The prices incurred by innovator drug companies include costs in production, research, and development; the costs that potential manufacturers who do not develop the drugs, are found in the cost of research and development spent by the innovating companies (Dimasi et al., 2010). Therefore, a non-innovator pharmaceutical company in need to compete with an innovator corporation must sell the new drugs at production’s marginal cost to earn a competitive return. In most cases, the innovators find it difficult to compete at these minimum prices.
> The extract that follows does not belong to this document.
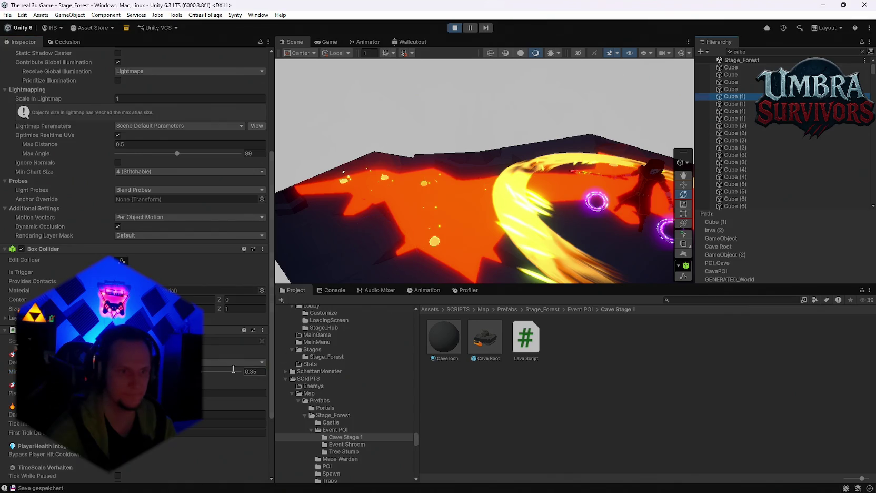
click(735, 104)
The set market price to lure healthcare providers is never high enough to offer an adequate return on the investment, and this threatens not only the availability of original drugs but the companies as well.
Price Regulation - Rationale and Effects
The fact that there is a great entry in the pharmaceutical industry illustrates how it is structurally competitive. There is market power derived from patents, which are legal grants encouraging the practice of monopoly so that innovator firms can recoup their research and development costs (Kruse et al., 2014). However, this still does not hinder small companies from gaining entry into the market. Hence, neither patents nor monopoly offers a rationale perspective of controlling the pharmaceutical prices. The logic of regulating the drug prices originate from third party payments or insurance that makes the patients less sensitive to prices, thereby offering incentives to suppliers for charging higher prices (Santerre, 2011). The fact that a company can quickly launch an approved product without first have a price approval confirms that regulation of drug prices is best approached as a response to insurance. Depending on the features entailed in the price regulatory system, it may influence the drug availability, prices, production factors, utilization as well as the level of research and development.
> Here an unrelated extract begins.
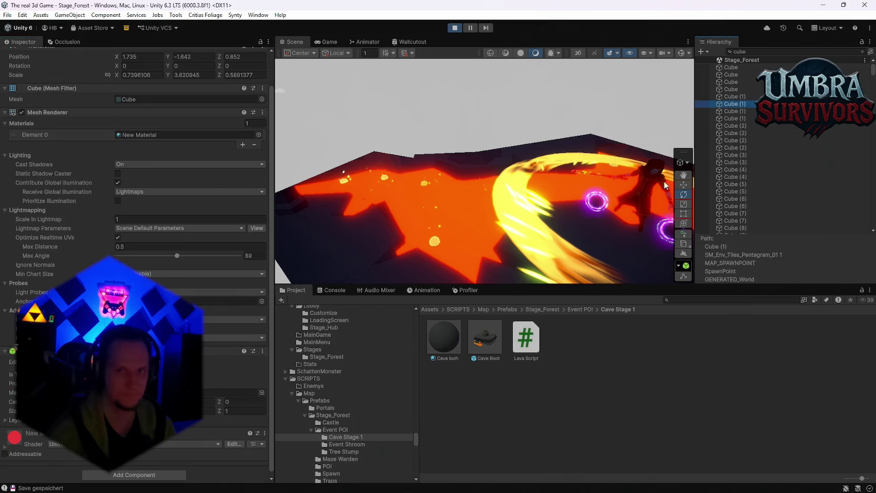
click(742, 113)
Research and development play a significant role in fostering the structure of economic of the pharmaceutical industry. As seen in the paper, a revolution in the pharmaceutical industry has altered the nature of drug production as well as the perspective of facing the available market. Most of the developed countries have highly been exploited and offer little chance of return. Thus, most drug companies now look to the horizon filled with emerging markets. However, this is not lucrative as there is a high entrance rate of non-innovator firms that produce generic drugs sold at marginal prices, which threaten not only the levels of research and development but the existence of the originator companies who cannot earn adequate returns. In conclusion, the economics of the pharmaceutical industry is sensitive as it affected by various social and economic factors that are indecisive to regulate. The existence of many companies is threatened by such forces that encourage competition while new start-ups threaten the efficacy of the market and utilization of drugs.